Which, to me, is what a movie adaptation of something like this should probably do where possible. That "The Times They Are a-Changin'" sequence was brilliant, and the best part of the movie.

It was also the last point the movie bothered to be a movie, but that's getting away from my point (but also not really). :monster:

I do think the flashback about Jon Osterman's accident that turned him into Dr. Manhattan could have been fleshed out a tad (or at least done without the voice of the most boring narrator to ever blight the cinema, holy fucking shit) -- but what I would have probably done there, rather than beginning the movie with the Comedian's fight/death scene, is use those three and a half minutes (maybe a little more, if needed) to instead introduce Osterman's story at a steady, engaging pace.

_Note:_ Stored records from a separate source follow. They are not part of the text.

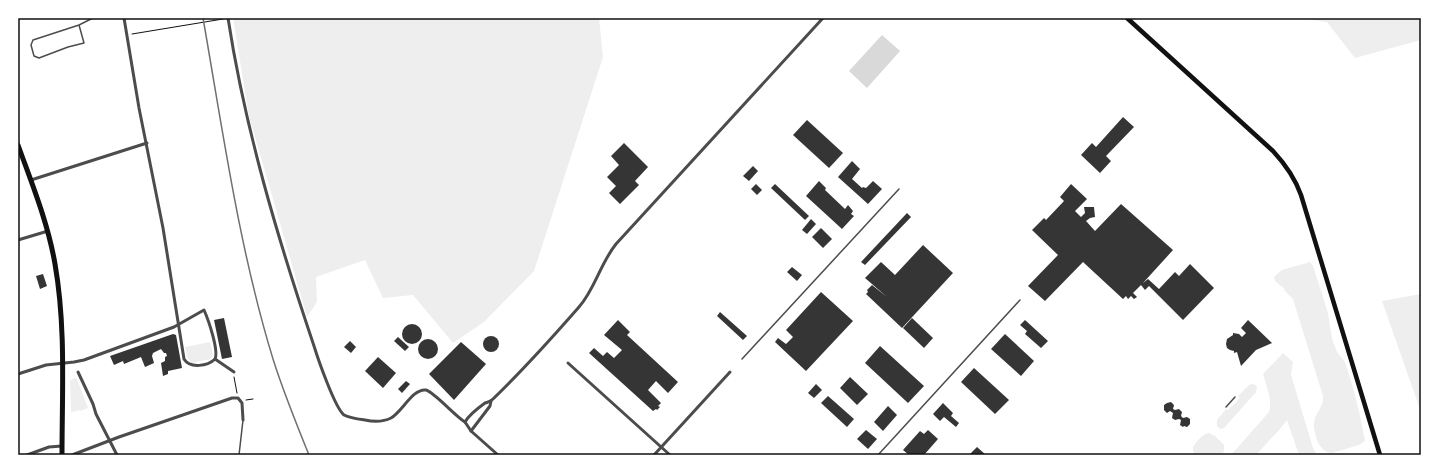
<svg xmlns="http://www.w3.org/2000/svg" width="1439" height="473" font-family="Jost,sans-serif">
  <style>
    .green { fill: #eee }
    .water { fill: #d9d9d9 }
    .building { fill: #353535 }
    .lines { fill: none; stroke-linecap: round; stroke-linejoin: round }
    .path { stroke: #111; stroke-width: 1 }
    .service { stroke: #4c4c4c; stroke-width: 1.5 }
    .minor { stroke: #4c4c4c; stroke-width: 3 }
    .secondary { stroke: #111; stroke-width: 4.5 }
    .primary { stroke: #111; stroke-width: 5 }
    .rail { stroke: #707070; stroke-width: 1.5 }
    .neatline { fill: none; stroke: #111; stroke-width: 1.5 }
  </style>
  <rect width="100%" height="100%" fill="#fff"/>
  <g class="green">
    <polygon points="233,18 599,18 603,57 534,271 484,322 453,343 413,295 383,298 365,260 316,277 317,302 307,317 249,116"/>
    <polygon points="1299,18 1421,18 1421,40 1355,58 1327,22"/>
    <path d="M 1310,262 L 1313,266 L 1328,313 L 1332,339 L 1337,352 L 1345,362 L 1352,384 L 1359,411 L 1365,441 L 1359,445 L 1332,453 C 1328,453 1324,451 1321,447 C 1317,443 1313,429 1314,423 C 1315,413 1324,407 1323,396 L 1293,299 L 1284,290 L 1285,289 L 1275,281 L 1274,277 L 1282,270 Z"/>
    <polygon points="1421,294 1421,412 1382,301"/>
    <polygon points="210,342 213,355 210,359 192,363 188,359 185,347"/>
    <path d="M 1283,353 L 1293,362 L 1291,375 L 1313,448 L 1317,455 L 1299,455 L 1287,420 L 1279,430 L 1256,455 L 1231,455 L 1269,412 C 1273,400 1266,386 1263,374 Z"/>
    <polygon points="74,378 77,379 88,408 80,411 80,410 71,412 70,381"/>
    <polygon points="1253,384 1257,386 1256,392 1224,428 1220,429 1217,426 1217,420 1226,409 1228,410 1240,398 1238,396 1249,385"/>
    <path d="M 1209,433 L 1215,436 L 1224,445 L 1224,451 L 1222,455 L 1195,455 L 1193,450 L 1193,447 C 1197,441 1202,434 1209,433 Z"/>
  </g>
  <polygon class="water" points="882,35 900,51 867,88 849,71"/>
  <g class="building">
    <polygon points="1123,117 1134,127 1106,156 1111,161 1100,173 1081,155 1092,143 1096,147"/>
    <polygon points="807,120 843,153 829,168 793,135"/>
    <polygon points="624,143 648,167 635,181 639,185 620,204 609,193 616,186 607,177 619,165 611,156"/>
    <polygon points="852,161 860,169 852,179 862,188 863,187 866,188 873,181 882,189 868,204 838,177"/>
    <polygon points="753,166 758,171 749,181 743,176"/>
    <polygon points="819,181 826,188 825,190 845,209 848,205 853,211 851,214 854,216 842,229 806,196"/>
    <polygon points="756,184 762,190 757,195 751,189"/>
    <polygon points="775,184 809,216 805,220 771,188"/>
    <polygon points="1071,184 1087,199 1075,211 1081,217 1085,213 1084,207 1094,207 1095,217 1090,218 1086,221 1095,231 1121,204 1173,250 1143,283 1148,279 1159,289 1175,272 1179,276 1190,264 1214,288 1183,320 1149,286 1145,290 1141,285 1133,293 1137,297 1134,299 1131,296 1128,299 1126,296 1123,299 1083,262 1045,301 1028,286 1058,255 1032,230 1044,218 1046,220 1064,201 1060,197"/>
    <polygon points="907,213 911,217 865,265 861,262"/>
    <polygon points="811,219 816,224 807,234 802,230"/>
    <polygon points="821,228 832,239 823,248 812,237"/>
    <polygon points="923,245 953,273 902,328 866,294 868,292 867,290 872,285 887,297 865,278 881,262 895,275"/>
    <polygon points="792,267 802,275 797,281 787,272"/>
    <polygon points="43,274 47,286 40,289 36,276"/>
    <polygon points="821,292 853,321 806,371 775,342 778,338 786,344 793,337 786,330"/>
    <polygon points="720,312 747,336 743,340 717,316"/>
    <polygon points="224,318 232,357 222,359 214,320"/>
    <polygon points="912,318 933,338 924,348 903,328"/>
    <polygon points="618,320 630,332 627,335 678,382 668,393 656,381 648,390 661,403 658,406 660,407 657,410 656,409 653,411 589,353 594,348 603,356 607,352 614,358 622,350 604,335"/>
    <polygon points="1025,320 1048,341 1041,348 1025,334 1027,331 1020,325"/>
    <polygon points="1248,320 1272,343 1256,350 1241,366 1237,352 1234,353 1234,351 1230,350 1227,348 1226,344 1227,339 1233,335 1233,333 1239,334 1242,337 1246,333 1241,328"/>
    <circle cx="412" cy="334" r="10"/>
    <polygon points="173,334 176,335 182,368 168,371 168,374 163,376 161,363 165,361 165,357 167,356 166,353 164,353 161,349 153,353 152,356 154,363 145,367 141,357 124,364 123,361 114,365 110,356"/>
    <polygon points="1005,334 1034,361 1021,376 991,349"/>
    <circle cx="491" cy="344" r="8"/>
    <polygon points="398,337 409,347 405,351 394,341"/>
    <circle cx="428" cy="349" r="10"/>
    <polygon points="350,341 356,347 351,353 344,347"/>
    <polygon points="461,342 486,364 454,400 429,374"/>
    <polygon points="880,346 924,386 908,403 865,363"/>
    <polygon points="378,357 396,373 383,388 365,371"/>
    <polygon points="974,368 1009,400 995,414 961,382"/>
    <polygon points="850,377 868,394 857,405 840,388"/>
    <polygon points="406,381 410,384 402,393 398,389"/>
    <polygon points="816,384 822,390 814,398 808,393"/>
    <polygon points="828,396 854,419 847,427 821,403"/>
    <polygon points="1171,402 1174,405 1173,409 1175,410 1179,409 1182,412 1181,416 1183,418 1187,417 1190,419 1190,424 1187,427 1184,426 1183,427 1180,425 1181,420 1179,419 1175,420 1172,418 1173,413 1170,411 1167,413 1164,410 1164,405 1167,403"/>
    <polygon points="943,403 953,413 951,416 959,423 956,427 944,417 940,421 933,414"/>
    <polygon points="888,406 897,415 883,431 874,422"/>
    <polygon points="866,430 877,439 868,449 857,439"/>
    <polygon points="928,430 938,439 924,455 909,455 903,450 920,431 924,434"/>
    <polygon points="977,447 986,455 969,455"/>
  </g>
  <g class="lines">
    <g class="path">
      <polyline points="132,34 223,19"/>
      <polyline points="234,377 237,393"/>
      <polyline points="246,400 253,399"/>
    </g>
    <g class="service">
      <polyline points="79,25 84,43 68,47 39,58 34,56 31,45 33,40 79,25 93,18"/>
      <polyline points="742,359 899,189"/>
      <polyline points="1226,407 1235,397"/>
      <polyline points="239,455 243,420"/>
      <polyline points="878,455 1020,300"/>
    </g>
    <g class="minor">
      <path d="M 124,18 L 139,108 L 163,228 L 184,359 C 190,369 208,366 215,359"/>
      <path d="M 228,18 C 245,129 278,239 314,346 C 318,359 335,408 344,415 C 350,418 358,419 365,420 C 374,422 383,422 391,418 C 402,412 413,388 426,390 C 434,392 455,416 465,422"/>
      <polyline points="31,180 147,143"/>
      <polyline points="18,240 48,231"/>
      <polyline points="568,363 670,455"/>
      <polyline points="78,372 93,404 96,414 117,455"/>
      <path d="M 18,374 L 46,365 L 74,362 L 84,360 L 174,327 L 204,310 C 208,319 219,350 215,359 L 234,372"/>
      <path d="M 465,422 C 469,415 478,408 485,403 C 488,402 490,402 493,399 C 523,370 551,339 579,307 C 595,289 600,264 616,244 L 823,18"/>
      <polyline points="465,422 471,431 498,455"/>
      <polyline points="471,431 490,406 491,401"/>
      <polyline points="27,455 49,447 62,446"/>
      <polyline points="72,455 119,437 232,398 238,398 242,403 243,420"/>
      <polyline points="654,455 730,372"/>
    </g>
    <path class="secondary" d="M 1127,18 L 1273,151 C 1285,164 1295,178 1301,195 L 1380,455"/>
    <path class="primary" d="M 18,145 C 32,184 48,223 55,264 C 66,327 62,391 62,455"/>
    <path class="rail" d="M 203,18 C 223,132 239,248 273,359 C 283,391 296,423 309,455"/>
  </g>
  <rect width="1439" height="473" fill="none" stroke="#ffffff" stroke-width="38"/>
  <rect x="19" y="19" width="1401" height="435" class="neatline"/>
</svg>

Begin with him on his ninth birthday receiving a clock from his father who tells him that time has weight and power -- but then show him at 16 hearing of the atomic bomb and watching his father throw a clock's innards out a window because the Theory of Relativity has made time meaningless (which is ... you know ... Dr. Manhattan's whole schtick).

Anyhow, show us the rest of what happens to him (going to Princeton, attending Einstein's lecture, becoming a physicist, meeting Wally Weaver and Janey Slater), and end this sequence with Osterman's accident, death -- and sudden resurrection (which would actually matter at this point in the narrative, but was meaningless where we got it in the existing adaptation). Then cue that amazing "The Times They Are a-Changin'" sequence ... and then implement all the other changes I would make. :awesome:

I could go on for a long time yet, but I will stop there.